No início da década de 1980, o Brasil era o segundo maior produtor de cacau do mundo. Naquela época, o país produzia entre 350 e 450 mil toneladas de cacau por ano, cerca de 80% das amêndoas tinham qualidade superior e a grande maioria era exportada. Em 2020, o Brasil tinha caído para a sétima posição no ranking de produção. Com 270 mil toneladas de amêndoas, o país respondia por menos de 5% da produção mundial, atrás da Costa do Marfim (38%), Gana (14%), Indonesia (13%), Nigéria (6%), Equador (6%) e Camarões (5%). O declínio da cacauicultura brasileira foi causado por uma série de fatores em torno da chegada do fungo Moniliophthora perniciosa, popularmente conhecido como vassoura-de-bruxa, na Bahia, no final dos anos 1980, e sua disseminação na década seguinte.

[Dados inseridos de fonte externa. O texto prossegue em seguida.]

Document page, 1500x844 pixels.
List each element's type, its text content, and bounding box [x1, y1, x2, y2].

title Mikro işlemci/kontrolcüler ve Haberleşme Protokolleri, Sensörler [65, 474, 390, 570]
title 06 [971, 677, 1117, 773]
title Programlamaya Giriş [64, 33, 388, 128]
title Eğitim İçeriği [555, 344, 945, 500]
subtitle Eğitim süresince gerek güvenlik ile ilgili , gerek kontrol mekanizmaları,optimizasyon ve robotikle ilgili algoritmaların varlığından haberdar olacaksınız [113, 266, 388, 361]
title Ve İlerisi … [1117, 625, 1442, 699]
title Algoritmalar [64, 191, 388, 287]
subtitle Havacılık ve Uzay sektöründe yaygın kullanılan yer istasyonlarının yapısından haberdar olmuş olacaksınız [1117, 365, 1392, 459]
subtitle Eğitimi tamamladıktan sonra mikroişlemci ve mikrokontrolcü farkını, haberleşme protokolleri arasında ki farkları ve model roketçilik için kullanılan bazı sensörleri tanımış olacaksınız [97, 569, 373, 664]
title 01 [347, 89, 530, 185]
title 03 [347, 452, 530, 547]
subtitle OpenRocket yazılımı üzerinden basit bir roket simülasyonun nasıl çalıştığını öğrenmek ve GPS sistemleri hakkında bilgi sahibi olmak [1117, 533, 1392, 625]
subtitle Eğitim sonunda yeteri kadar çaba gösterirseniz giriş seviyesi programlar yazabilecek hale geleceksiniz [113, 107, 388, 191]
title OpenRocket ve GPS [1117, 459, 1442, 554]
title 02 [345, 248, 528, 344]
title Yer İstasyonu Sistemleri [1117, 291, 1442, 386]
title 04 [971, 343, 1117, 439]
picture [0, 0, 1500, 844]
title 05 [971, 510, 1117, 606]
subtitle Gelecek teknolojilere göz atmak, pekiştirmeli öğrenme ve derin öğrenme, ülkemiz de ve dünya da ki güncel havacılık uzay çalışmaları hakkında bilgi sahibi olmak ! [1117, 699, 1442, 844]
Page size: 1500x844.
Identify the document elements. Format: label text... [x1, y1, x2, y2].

Agora, 40 anos depois, uma pesquisa inédita aponta caminhos para impulsionar a produção de cacau e reposicionar o Brasil entre os maiores produtores e exportadores do produto. Trata-se do estudo Oportunidades para a produção de cacau na Amazônia Brasileira, promovido pelo Infloresta, projeto que investiga soluções para melhorar o desempenho de produtos compatíveis com a floresta Amazônica. “O cacau é uma das grandes apostas para fortalecer a bioeconomia brasileira. Nativo e bem adaptado a sistemas agroflorestais, onde pode ser cultivado com outras espécies, o cacau ajuda a promover a recuperação de áreas degradadas e o desenvolvimento socioeconômico das regiões produtoras. Mas, para que se torne um dos principais expoentes da bioeconomia nacional, os produtores precisam se desvencilhar das amarras que aprisionam a cacauicultura brasileira num equilíbrio inferior”, afirma Salo Coslovsky, professor associado da Universidade de Nova York e coordenador do Infloresta.
Para que o setor retome o seu papel de destaque, o pesquisador defende que a estratégia mais promissora envolve o investimento em maior produtividade. Conforme o estudo, hoje os produtores da Bahia e do Pará, estados que lideram a produção no Brasil, produzem em média, respectivamente, algo em torno de 320 quilos por hectares e 950 quilos por hectare, mas em ambos há quem produza mais de 3 mil quilos por hectare. “Investir em produtividade é promissor, pois os produtores podem aprimorar muitas de suas práticas sozinhos, independente do comportamento dos demais produtores. Aos poucos, o aumento da produtividade deve ajudar a ‘endireitar’ várias das distorções que afetam esse mercado desde a crise que derrubou a produção da Bahia nos anos 1980-90. Há riscos, e o aumento drástico da produção nacional deve diminuir o preço da amêndoa no mercado doméstico. Ainda assim, há formas de mitigar esses efeitos negativos e fortalecer o setor, especialmente se houver melhor coordenação de esforços ao longo da cadeia de valor”, afirma.
Entre outras possibilidades, o levantamento ressalta que o custo-benefício da assistência técnica é bastante favorável. Como indica uma avaliação conduzida pela Fundação Solidaridad em um de seus projetos no Pará, cada real investido em assistência técnica gerou retorno de R$4 a R$9 ao produtor. O problema, no entanto, é que hoje os produtores não conseguem obter a orientação que precisam e nenhuma das entidades que permanecem em cena tem recursos ou interesse para oferecer esse serviço na escala e com a urgência necessárias. No estado do Pará, os órgãos públicos são os principais provedores de assistência técnica, mas apenas 6% dos produtores rurais têm acesso a esse serviço. A Comissão Executiva do Plano da Lavoura Cacaueira, a Ceplac, órgão ligado ao Ministério da Agricultura e Pecuária, já foi uma verdadeira agência de desenvolvimento para o setor, mas encontra-se muito enfraquecida.
Ainda assim, os produtores de cacau podem financiar assistência técnica com um percentual dos seus ganhos. Isso já foi feito em outras culturas como o café, a laranja e a pecuária — neste caso, contra a febre aftosa — com sucesso. No Pará já existe o Fundo de Desenvolvimento da Cacauicultura do Pará (Funcacau), que pode contribuir com essa missão. “As técnicas para aumentar produtividade já são conhecidas e elas dão retorno financeiro”, completa Salo.